Description of the task ::
Reproduce everything from "5 – Sales Compensation" down to "technical sales talent." in the text on building a technical sales team below, without changing a word.

Oftentimes, we’ll schedule and record two or more reality-based simulated sales calls (or F2F meetings if more relevant) between candidates and “buyers” representing different aspects of the spectrum (highly knowledgeable vs. novices, open vs. closed-minded, decision maker vs. decision facilitator, etc.). Doing so can be quite revealing.
3 – Understand Indicators of Potential Success: Qualitative vs. Quantitative
Ignore past quantitative success, or lack thereof, at your own peril. Let’s be real, sales organizations are inherently performance-oriented and metrics-driven. Any sound evaluation process will include a deep dive into a prospective candidate’s track record as related to meeting sales goals, new account win rates, existing account retention and growth rates, personal OTE, and more. In doing so, be sure to understand the org structure of past or present employers to understand how their success has been facilitated by others. For example, your start-up software company might require a biz dev pro to generate their own leads, qualify prospects, produce their own presentations and proposals, and manage accounts from A-Z.
Just as we discussed above with task-based hiring, qualitative traits (adaptability, collaboration, empathy, motivation, reputation, resilience, sales intuition, target fixation) that lead to success in one organization may not drive similar outcomes at another. It’s important that hiring companies understand how to map their culture and selling style with those sales professionals they seek to hire. There are certainly plenty of behavioral, personality, and sales aptitude assessment tools out there from which to choose.
Per HBR, the best results, by far, occur when those making hiring decisions can observe the potential hires’ job behaviors and use a recruitment process based on a combination of factors including interviews, simulations, and assessment tools.
4 – Training: Play Nicely with Others and Get Your Hands Dirty
Sales professions tend to be extremely competitive, both internally and externally. There’s nothing wrong with fostering a competitive spirit, but not to the complete exclusion of collaboration.
A sales organization focused predominantly on competition often creates a culture of back stabbing, in-fighting and resource hoarding. People stop trusting each other and talented people walk out the door. If you want to create a culture that fosters innovation and produces breakthrough results, collaboration trumps competition by a long shot.
Your training program, particularly for those in technical sales, must embrace the same spirit of transparency and continuous improvement. This isn’t just about short-term onboarding, but rather about long-term professional growth and employee retention.
Technical sales team members should immerse themselves in the solutions they sell rather than just know the product data sheet. Involve them in the tasks they will encounter in working with customers. At HubSpot, Mark Roberge has sales hires spend a month in classroom-style training but also doing what their customers do: create a website from scratch and keep that site populated with relevant content. Roberge notes, “they experience the actual pains and successes of our primary customers: professional marketers who need to generate leads online. As a result, our salespeople are able to connect on a far deeper level with our prospects and leads.”
5 – Sales Compensation Model: Know No Limits
“Capping a salesperson’s quota is completely demotivational,” says sales trainer Steve W. Martin. In his research, he’s found “there is a correlation between not capping quotas and high performance.”
Understanding the business model, setting proper sales goals and OTE, and establishing a win-win scenario for exceeding said goals wherein both company and sales pro benefit are all critical to both attracting and retaining top technical sales talent.

Given data ::

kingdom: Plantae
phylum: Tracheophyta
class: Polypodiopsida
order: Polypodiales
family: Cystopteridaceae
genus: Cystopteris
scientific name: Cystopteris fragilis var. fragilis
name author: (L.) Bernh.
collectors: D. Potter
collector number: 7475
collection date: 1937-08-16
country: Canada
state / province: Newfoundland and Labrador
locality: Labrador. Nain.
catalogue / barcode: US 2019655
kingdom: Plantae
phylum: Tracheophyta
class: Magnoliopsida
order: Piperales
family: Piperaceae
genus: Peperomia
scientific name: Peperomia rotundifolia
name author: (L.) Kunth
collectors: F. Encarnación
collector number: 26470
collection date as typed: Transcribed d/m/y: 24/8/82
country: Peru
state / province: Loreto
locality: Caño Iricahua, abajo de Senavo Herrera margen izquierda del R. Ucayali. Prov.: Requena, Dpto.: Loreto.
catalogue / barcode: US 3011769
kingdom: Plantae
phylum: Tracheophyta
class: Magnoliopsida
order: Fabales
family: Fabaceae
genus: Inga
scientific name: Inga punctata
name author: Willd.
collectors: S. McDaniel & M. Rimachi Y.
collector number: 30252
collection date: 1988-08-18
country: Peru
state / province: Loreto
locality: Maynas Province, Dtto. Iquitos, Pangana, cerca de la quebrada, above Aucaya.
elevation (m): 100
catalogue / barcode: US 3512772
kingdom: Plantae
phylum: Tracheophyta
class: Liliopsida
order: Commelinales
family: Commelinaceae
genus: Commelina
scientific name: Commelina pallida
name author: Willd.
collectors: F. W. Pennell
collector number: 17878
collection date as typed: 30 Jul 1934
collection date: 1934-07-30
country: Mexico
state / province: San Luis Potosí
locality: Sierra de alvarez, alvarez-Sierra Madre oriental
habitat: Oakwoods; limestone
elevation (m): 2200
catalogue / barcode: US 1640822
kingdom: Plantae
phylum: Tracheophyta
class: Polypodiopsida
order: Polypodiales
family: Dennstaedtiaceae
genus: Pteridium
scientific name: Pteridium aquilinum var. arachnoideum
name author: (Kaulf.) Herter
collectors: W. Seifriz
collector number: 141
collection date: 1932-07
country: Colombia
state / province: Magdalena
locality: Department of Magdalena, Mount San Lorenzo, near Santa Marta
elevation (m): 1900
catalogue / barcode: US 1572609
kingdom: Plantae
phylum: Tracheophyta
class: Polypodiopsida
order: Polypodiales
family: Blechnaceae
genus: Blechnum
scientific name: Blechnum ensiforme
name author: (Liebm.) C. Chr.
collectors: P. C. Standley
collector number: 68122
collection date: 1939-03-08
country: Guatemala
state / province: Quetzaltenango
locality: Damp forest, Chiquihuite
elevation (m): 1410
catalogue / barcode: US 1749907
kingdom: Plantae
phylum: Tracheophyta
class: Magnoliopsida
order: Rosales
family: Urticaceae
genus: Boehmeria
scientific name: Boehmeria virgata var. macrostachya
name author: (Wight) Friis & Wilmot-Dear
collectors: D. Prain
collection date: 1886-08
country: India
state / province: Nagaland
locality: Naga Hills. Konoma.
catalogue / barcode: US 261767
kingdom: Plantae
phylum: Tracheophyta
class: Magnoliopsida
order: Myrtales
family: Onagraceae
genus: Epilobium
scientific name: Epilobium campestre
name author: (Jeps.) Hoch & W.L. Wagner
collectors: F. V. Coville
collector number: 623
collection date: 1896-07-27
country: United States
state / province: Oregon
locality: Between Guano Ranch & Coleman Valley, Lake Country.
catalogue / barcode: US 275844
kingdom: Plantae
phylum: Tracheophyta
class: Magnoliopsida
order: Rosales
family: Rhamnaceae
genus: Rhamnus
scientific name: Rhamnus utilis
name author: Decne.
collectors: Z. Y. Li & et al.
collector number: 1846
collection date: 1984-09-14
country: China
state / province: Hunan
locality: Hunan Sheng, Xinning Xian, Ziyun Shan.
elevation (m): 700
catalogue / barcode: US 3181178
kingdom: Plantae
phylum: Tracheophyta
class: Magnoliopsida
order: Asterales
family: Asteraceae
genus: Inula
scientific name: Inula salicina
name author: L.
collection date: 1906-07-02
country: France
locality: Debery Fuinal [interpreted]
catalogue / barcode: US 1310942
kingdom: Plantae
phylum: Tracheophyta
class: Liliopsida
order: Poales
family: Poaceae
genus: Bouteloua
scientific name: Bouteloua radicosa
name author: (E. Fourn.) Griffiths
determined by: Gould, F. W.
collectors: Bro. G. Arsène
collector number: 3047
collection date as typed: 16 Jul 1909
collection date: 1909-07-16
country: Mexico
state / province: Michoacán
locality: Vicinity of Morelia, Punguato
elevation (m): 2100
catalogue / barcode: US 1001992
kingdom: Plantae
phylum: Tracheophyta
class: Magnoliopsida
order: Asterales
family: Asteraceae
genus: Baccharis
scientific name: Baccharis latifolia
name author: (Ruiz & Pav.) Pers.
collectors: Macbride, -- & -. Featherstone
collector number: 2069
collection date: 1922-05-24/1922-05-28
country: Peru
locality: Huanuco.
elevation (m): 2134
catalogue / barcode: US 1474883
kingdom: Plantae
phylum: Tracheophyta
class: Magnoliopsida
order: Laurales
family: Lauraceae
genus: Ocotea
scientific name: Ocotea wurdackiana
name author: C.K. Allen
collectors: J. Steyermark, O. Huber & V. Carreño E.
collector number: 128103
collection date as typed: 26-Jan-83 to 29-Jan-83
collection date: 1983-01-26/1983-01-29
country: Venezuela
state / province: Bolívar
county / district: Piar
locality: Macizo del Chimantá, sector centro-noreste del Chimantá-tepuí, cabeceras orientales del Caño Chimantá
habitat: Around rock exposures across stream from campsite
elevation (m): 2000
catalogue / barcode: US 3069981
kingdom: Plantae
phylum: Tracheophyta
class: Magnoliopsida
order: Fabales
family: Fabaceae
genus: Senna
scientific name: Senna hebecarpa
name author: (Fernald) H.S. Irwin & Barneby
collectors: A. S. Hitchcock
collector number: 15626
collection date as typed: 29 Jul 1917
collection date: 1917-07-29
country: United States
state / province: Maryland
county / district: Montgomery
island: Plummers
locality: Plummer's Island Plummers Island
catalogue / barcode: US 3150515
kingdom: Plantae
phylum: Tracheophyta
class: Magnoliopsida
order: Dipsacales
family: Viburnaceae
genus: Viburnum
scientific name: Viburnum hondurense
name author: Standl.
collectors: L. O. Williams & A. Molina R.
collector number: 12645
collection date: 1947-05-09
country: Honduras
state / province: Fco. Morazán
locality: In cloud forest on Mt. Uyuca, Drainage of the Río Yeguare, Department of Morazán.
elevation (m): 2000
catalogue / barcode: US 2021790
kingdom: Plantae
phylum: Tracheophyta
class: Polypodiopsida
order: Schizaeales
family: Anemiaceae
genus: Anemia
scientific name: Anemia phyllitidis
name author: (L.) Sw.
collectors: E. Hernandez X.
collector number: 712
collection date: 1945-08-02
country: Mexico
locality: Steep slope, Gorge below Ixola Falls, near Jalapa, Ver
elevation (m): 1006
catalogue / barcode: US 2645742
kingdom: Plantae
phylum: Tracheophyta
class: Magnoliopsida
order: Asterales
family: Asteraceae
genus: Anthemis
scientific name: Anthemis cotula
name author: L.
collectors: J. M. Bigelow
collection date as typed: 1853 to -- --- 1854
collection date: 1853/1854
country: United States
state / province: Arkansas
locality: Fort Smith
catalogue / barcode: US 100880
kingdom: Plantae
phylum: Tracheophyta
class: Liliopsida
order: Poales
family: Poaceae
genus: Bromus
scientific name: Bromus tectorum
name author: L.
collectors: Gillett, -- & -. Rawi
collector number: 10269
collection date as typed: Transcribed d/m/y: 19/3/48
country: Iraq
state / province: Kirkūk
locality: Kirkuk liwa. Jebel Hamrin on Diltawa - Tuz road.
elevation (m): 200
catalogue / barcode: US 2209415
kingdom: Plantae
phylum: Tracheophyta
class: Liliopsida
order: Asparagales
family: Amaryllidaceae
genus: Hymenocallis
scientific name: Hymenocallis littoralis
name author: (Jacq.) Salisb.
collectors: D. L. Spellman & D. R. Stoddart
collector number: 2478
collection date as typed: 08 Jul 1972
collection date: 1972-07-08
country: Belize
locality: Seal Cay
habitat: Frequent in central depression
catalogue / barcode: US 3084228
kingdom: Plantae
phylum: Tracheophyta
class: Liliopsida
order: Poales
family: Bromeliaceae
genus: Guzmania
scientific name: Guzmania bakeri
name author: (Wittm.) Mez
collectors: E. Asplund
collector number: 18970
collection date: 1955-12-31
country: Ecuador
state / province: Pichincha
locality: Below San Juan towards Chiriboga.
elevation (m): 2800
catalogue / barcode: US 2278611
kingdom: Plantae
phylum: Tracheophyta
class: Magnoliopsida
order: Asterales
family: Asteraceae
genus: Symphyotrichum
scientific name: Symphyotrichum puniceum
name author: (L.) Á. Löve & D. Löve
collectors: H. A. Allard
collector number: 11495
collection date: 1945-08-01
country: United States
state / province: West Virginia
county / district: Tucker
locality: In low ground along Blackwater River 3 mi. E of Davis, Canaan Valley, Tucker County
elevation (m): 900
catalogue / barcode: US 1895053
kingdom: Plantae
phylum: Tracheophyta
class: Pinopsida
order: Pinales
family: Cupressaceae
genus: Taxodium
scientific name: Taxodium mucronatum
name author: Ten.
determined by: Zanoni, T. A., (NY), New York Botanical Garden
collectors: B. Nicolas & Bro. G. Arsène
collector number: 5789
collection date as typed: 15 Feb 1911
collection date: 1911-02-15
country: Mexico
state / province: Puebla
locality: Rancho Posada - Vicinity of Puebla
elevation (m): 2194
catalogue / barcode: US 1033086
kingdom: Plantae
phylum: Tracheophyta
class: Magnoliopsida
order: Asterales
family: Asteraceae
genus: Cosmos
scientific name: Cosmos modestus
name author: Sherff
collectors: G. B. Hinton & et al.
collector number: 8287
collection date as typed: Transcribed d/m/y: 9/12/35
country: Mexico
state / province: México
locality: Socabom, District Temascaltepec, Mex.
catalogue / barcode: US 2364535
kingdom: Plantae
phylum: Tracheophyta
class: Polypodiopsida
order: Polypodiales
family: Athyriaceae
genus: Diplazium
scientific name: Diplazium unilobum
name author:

Result of the exercise ::
5 – Sales Compensation Model: Know No Limits
“Capping a salesperson’s quota is completely demotivational,” says sales trainer Steve W. Martin. In his research, he’s found “there is a correlation between not capping quotas and high performance.”
Understanding the business model, setting proper sales goals and OTE, and establishing a win-win scenario for exceeding said goals wherein both company and sales pro benefit are all critical to both attracting and retaining top technical sales talent.